Esercizio: Ricopi parola per parola tutte le righe di testo di ogni voce sottostante, senza riportare le immagini.

Dati in ingresso:
====

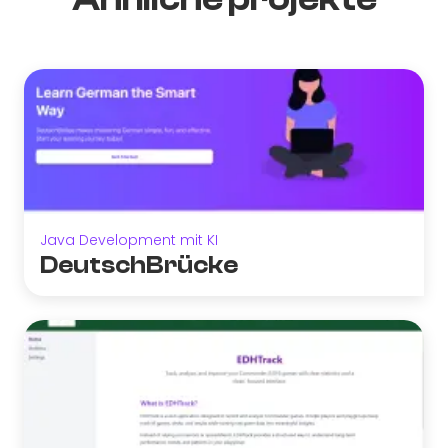
Java Development mit KI
DeutschBrücke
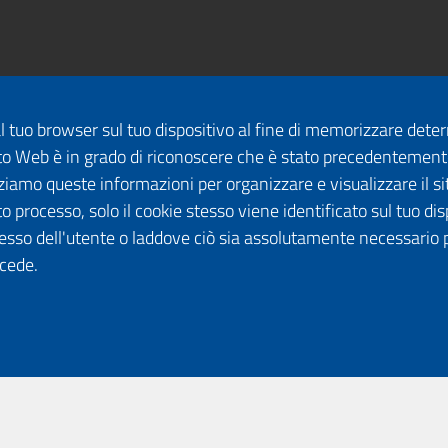
dal tuo browser sul tuo dispositivo al fine di memorizzare det
 sito Web è in grado di riconoscere che è stato precedentement
lizziamo queste informazioni per organizzare e visualizzare il 
o processo, solo il cookie stesso viene identificato sul tuo disp
esso dell'utente o laddove ciò sia assolutamente necessario 
ccede.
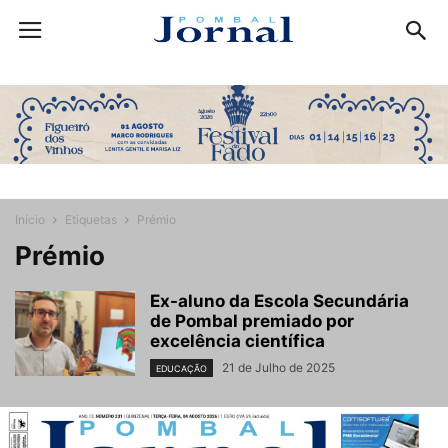
Início
Etiquetas
Prémio
Prémio
Ex-aluno da Escola Secundária
de Pombal premiado por
excelência científica
21 de Julho de 2025
EDUCAÇÃO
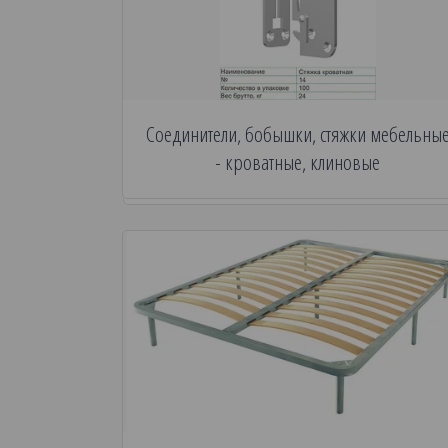
Соединители, бобышки, стяжки мебельны
- кроватные, клиновые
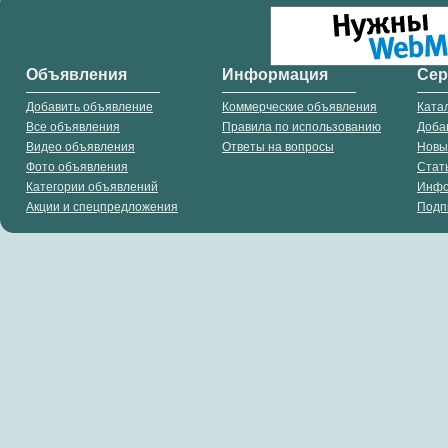
Объявления
Информация
Се
Добавить объявление
Коммерческие объявления
Ката
Все объявления
Правила по использованию
Доба
Видео объявления
Ответы на вопросы
Новы
Фото объявления
Стат
Категории объявлений
Инф
Акции и спецпредложения
Подп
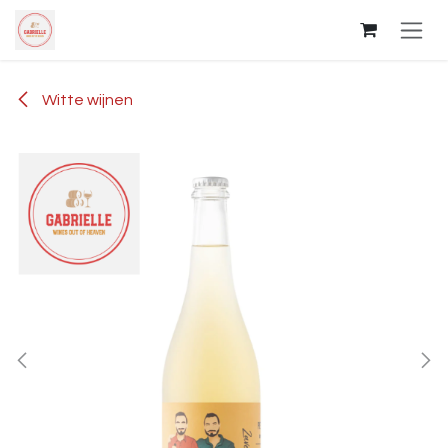
Overslaan naar inhoud
Witte wijnen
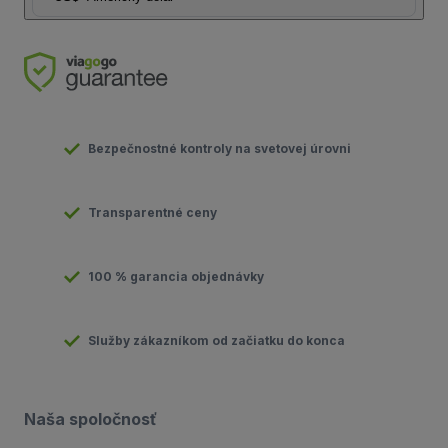
Bezpečnostné kontroly na svetovej úrovni
Transparentné ceny
100 % garancia objednávky
Služby zákazníkom od začiatku do konca
Naša spoločnosť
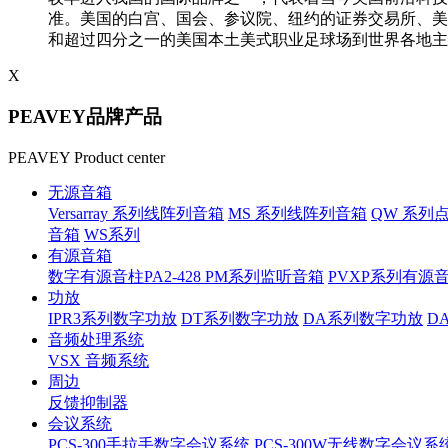
准。美国的白宫、国会、参议院、纽约的证券交易所、美
和超过四分之一的美国本土美式职业足球场到世界各地主
X
PEAVEY品牌产品
PEAVEY Product center
无源音箱
Versarray 系列线阵列音箱
MS 系列线阵列音箱
QW 系列
音箱
WS系列
有源音箱
数字有源音柱PA2-428
PM系列监听音箱
PVXP系列有源
功放
IPR3系列数字功放
DT系列数字功放
DA系列数字功放
D
音频处理系统
VSX 音频系统
周边
反馈抑制器
会议系统
PCS-300手拉手数字会议系统
PCS-300W无线数字会议系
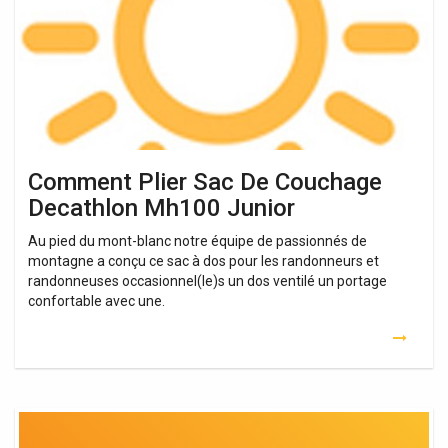
Couchage
Decathlon
Mh100
Junior
Comment Plier Sac De Couchage
Decathlon Mh100 Junior
Au pied du mont-blanc notre équipe de passionnés de
montagne a conçu ce sac à dos pour les randonneurs et
randonneuses occasionnel(le)s un dos ventilé un portage
confortable avec une.
Comment
Plier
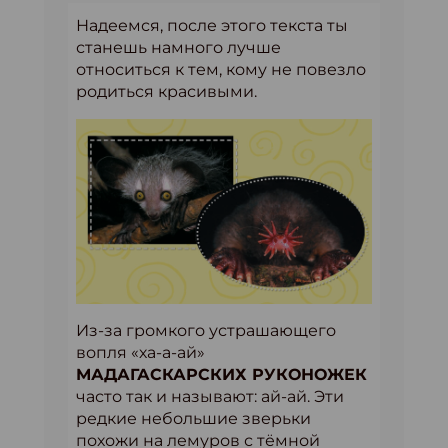
Надеемся, после этого текста ты
станешь намного лучше
относиться к тем, кому не повезло
родиться красивыми.
Из-за громкого устрашающего
вопля «ха-а-ай»
МАДАГАСКАРСКИХ РУКОНОЖЕК
часто так и называют: ай-ай. Эти
редкие небольшие зверьки
похожи на лемуров с тёмной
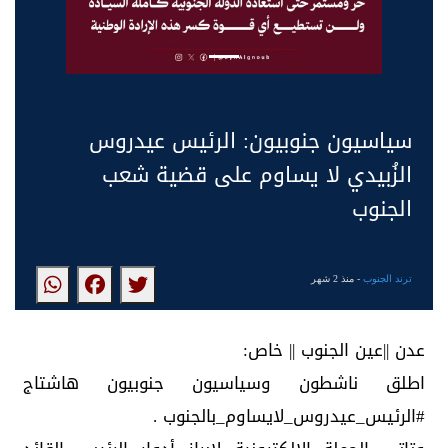
سياسيون جنوبيون: الرئيس عيدروس
الزُبيدي لا يساوم على قضية شعب
الجنوب
ترند الجنوب
- منذ 2 شهر
عدن ||عين الجنوب || خاص:
اطلق ناشطون وسياسيون جنوبيون هاشتاج
#الرئيس_عيدروس_لايساوم_بالجنوب .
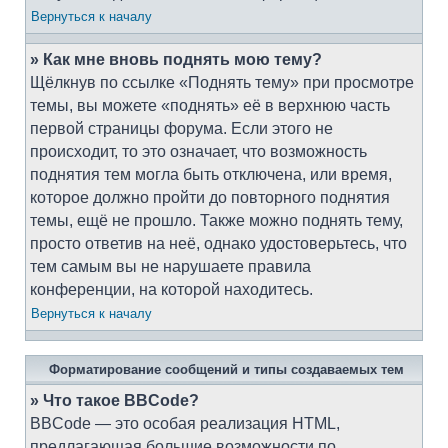
Вернуться к началу
» Как мне вновь поднять мою тему?
Щёлкнув по ссылке «Поднять тему» при просмотре
темы, вы можете «поднять» её в верхнюю часть
первой страницы форума. Если этого не
происходит, то это означает, что возможность
поднятия тем могла быть отключена, или время,
которое должно пройти до повторного поднятия
темы, ещё не прошло. Также можно поднять тему,
просто ответив на неё, однако удостоверьтесь, что
тем самым вы не нарушаете правила
конференции, на которой находитесь.
Вернуться к началу
Форматирование сообщений и типы создаваемых тем
» Что такое BBCode?
BBCode — это особая реализация HTML,
предлагающая большие возможности по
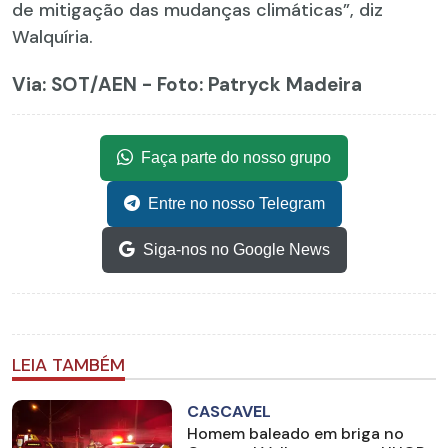
de mitigação das mudanças climáticas”, diz
Walquíria.
Via: SOT
/AEN - Foto: Patryck Madeira
Faça parte do nosso grupo
Entre no nosso Telegram
Siga-nos no Google News
LEIA TAMBÉM
CASCAVEL
Homem baleado em briga no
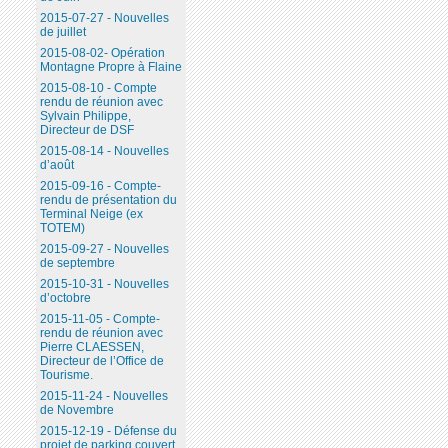
2015-07-27 - Nouvelles
de juillet
2015-08-02- Opération
Montagne Propre à Flaine
2015-08-10 - Compte
rendu de réunion avec
Sylvain Philippe,
Directeur de DSF
2015-08-14 - Nouvelles
d’août
2015-09-16 - Compte-
rendu de présentation du
Terminal Neige (ex
TOTEM)
2015-09-27 - Nouvelles
de septembre
2015-10-31 - Nouvelles
d’octobre
2015-11-05 - Compte-
rendu de réunion avec
Pierre CLAESSEN,
Directeur de l’Office de
Tourisme.
2015-11-24 - Nouvelles
de Novembre
2015-12-19 - Défense du
projet de parking couvert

====

Area risposta:
Java Development mit KI
DeutschBrücke
dal tuo browser sul tuo dispositivo al fine di memorizzare det
 sito Web è in grado di riconoscere che è stato precedentement
lizziamo queste informazioni per organizzare e visualizzare il 
o processo, solo il cookie stesso viene identificato sul tuo disp
esso dell'utente o laddove ciò sia assolutamente necessario 
ccede.
Início
Etiquetas
Prémio
Prémio
Ex-aluno da Escola Secundária
de Pombal premiado por
excelência científica
21 de Julho de 2025
EDUCAÇÃO
Соединители, бобышки, стяжки мебельны
- кроватные, клиновые
Объявления
Информация
Се
Добавить объявление
Коммерческие объявления
Ката
Все объявления
Правила по использованию
Доба
Видео объявления
Ответы на вопросы
Новы
Фото объявления
Стат
Категории объявлений
Инф
Акции и спецпредложения
Подп
Overslaan naar inhoud
Witte wijnen
Bezpečnostné kontroly na svetovej úrovni
Transparentné ceny
100 % garancia objednávky
Služby zákazníkom od začiatku do konca
Naša spoločnosť
准。美国的白宫、国会、参议院、纽约的证券交易所、美
和超过四分之一的美国本土美式职业足球场到世界各地主
X
PEAVEY品牌产品
PEAVEY Product center
无源音箱
Versarray 系列线阵列音箱
MS 系列线阵列音箱
QW 系列
音箱
WS系列
有源音箱
数字有源音柱PA2-428
PM系列监听音箱
PVXP系列有源
功放
IPR3系列数字功放
DT系列数字功放
DA系列数字功放
D
音频处理系统
VSX 音频系统
周边
反馈抑制器
会议系统
PCS-300手拉手数字会议系统
PCS-300W无线数字会议系
Couchage
Decathlon
Mh100
Junior
Comment Plier Sac De Couchage
Decathlon Mh100 Junior
Au pied du mont-blanc notre équipe de passionnés de
montagne a conçu ce sac à dos pour les randonneurs et
randonneuses occasionnel(le)s un dos ventilé un portage
confortable avec une.
Comment
Plier
Надеемся, после этого текста ты
станешь намного лучше
относиться к тем, кому не повезло
родиться красивыми.
Из-за громкого устрашающего
вопля «ха-а-ай»
МАДАГАСКАРСКИХ РУКОНОЖЕК
часто так и называют: ай-ай. Эти
редкие небольшие зверьки
похожи на лемуров с тёмной
سياسيون جنوبيون: الرئيس عيدروس
الزُبيدي لا يساوم على قضية شعب
الجنوب
ترند الجنوب
- منذ 2 شهر
عدن ||عين الجنوب || خاص:
اطلق ناشطون وسياسيون جنوبيون هاشتاج
#الرئيس_عيدروس_لايساوم_بالجنوب .
Вернуться к началу
» Как мне вновь поднять мою тему?
Щёлкнув по ссылке «Поднять тему» при просмотре
темы, вы можете «поднять» её в верхнюю часть
первой страницы форума. Если этого не
происходит, то это означает, что возможность
поднятия тем могла быть отключена, или время,
которое должно пройти до повторного поднятия
темы, ещё не прошло. Также можно поднять тему,
просто ответив на неё, однако удостоверьтесь, что
тем самым вы не нарушаете правила
конференции, на которой находитесь.
Вернуться к началу
Форматирование сообщений и типы создаваемых тем
» Что такое BBCode?
BBCode — это особая реализация HTML,
предлагающая большие возможности по
de mitigação das mudanças climáticas”, diz
Walquíria.
Via: SOT
/AEN - Foto: Patryck Madeira
Faça parte do nosso grupo
Entre no nosso Telegram
Siga-nos no Google News
LEIA TAMBÉM
CASCAVEL
Homem baleado em briga no
2015-07-27 - Nouvelles
de juillet
2015-08-02- Opération
Montagne Propre à Flaine
2015-08-10 - Compte
rendu de réunion avec
Sylvain Philippe,
Directeur de DSF
2015-08-14 - Nouvelles
d’août
2015-09-16 - Compte-
rendu de présentation du
Terminal Neige (ex
TOTEM)
2015-09-27 - Nouvelles
de septembre
2015-10-31 - Nouvelles
d’octobre
2015-11-05 - Compte-
rendu de réunion avec
Pierre CLAESSEN,
Directeur de l’Office de
Tourisme.
2015-11-24 - Nouvelles
de Novembre
2015-12-19 - Défense du
projet de parking couvert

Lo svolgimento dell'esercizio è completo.